=== Extracted text ===

Ejemplo n.º 1
0
  private SyntaxNode __characterClass() throws MalformedPatternException {
    char lastToken, token;
    SyntaxNode node;
    CharacterClassNode current;

    __match('[');
    __inCharacterClass = true;

    if (__lookahead == '^') {
      __match('^');
      current = new NegativeCharacterClassNode(__position++);
    } else current = new CharacterClassNode(__position++);

    while (__lookahead != ']' && __lookahead != _END_OF_INPUT) {

      if (__lookahead == '\\') {
        node = __backslashToken();
        --__position;

        // __backslashToken() (actually newTokenNode()) does not take care of
        // case insensitivity when __inCharacterClass is true.
        if (node instanceof TokenNode) {
          lastToken = ((TokenNode) node)._token;
          current._addToken(lastToken);
          if (!__caseSensitive) current._addToken(_toggleCase(lastToken));
        } else {
          CharacterClassNode slash;
          slash = (CharacterClassNode) node;
          // This could be made more efficient by manipulating the
          // characterSet elements of the CharacterClassNodes but
          // for the moment, this is more clear.
          for (token = 0; token < LeafNode._NUM_TOKENS; token++) {
            if (slash._matches(token)) current._addToken(token);
          }

          // A byproduct of this act is that when a '-' occurs after
          // a \d, \w, etc. it is not interpreted as a range and no
          // parse exception is thrown.
          // This is considered a feature and not a bug for now.
          continue;
        }
      } else {
        lastToken = __lookahead;
        current._addToken(__lookahead);
        if (!__caseSensitive) current._addToken(_toggleCase(__lookahead));
        __match(__lookahead);
      }

      // In Perl, a - is a token if it occurs at the beginning
      // or end of the character class.  Anywhere else, it indicates
      // a range.
      // A byproduct of this implementation is that if a '-' occurs
      // after the end of a range, it is interpreted as a '-' and no
      // exception is thrown. e.g., the second dash in [a-z-x]
      // This is considered a feature and not a bug for now.
      if (__lookahead == '-') {
        __match('-');
        if (__lookahead == ']') {
          current._addToken('-');
          break;
        } else if (__lookahead == '\\') {
          node = __backslashToken();
          --__position;
          if (node instanceof TokenNode) token = ((TokenNode) node)._token;
          else
            throw new MalformedPatternException(
                "Parse error: invalid range specified at position " + __bytesRead);
        } else {
          token = __lookahead;
          __match(__lookahead);
        }

        if (token < lastToken)

===

:: Short exercise A ::
Do the following statements agree with the code? For each, answer yes or no and quote the deciding words.
(i) A '-' that comes after \d, \w and similar is read as a range.
(ii) In Perl, a - is a token when it occurs at the beginning of the character class.
(iii) __backslashToken() takes care of case insensitivity when __inCharacterClass is true.
:: Short exercise B ::
Please write out the code between "while (__lookahead != ']'" and "when __inCharacterClass is true.", inclusive.
:: Short exercise C ::
In the code, what kind of node becomes current when the lookahead is '^'?

=== Dataset section ===

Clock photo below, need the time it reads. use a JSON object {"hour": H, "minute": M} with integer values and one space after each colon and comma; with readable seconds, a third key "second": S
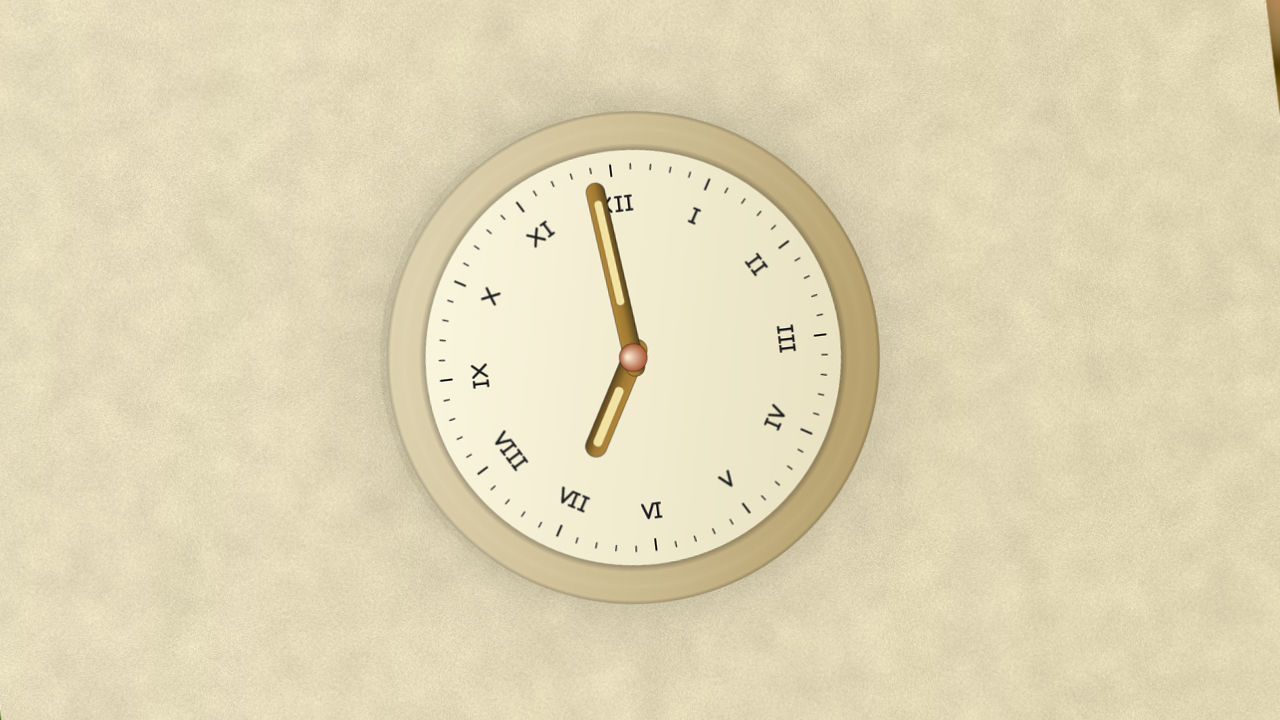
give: {"hour": 6, "minute": 59}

===

:: Correct response A ::
(i) No: "a \d, \w, etc. it is not interpreted as a range"
(ii) Yes: "In Perl, a - is a token if it occurs at the beginning"
(iii) No: "__backslashToken() (actually newTokenNode()) does not take care of"

:: Correct response B ::
while (__lookahead != ']' && __lookahead != _END_OF_INPUT) {

      if (__lookahead == '\\') {
        node = __backslashToken();
        --__position;

        // __backslashToken() (actually newTokenNode()) does not take care of
        // case insensitivity when __inCharacterClass is true.

:: Correct response C ::
A NegativeCharacterClassNode.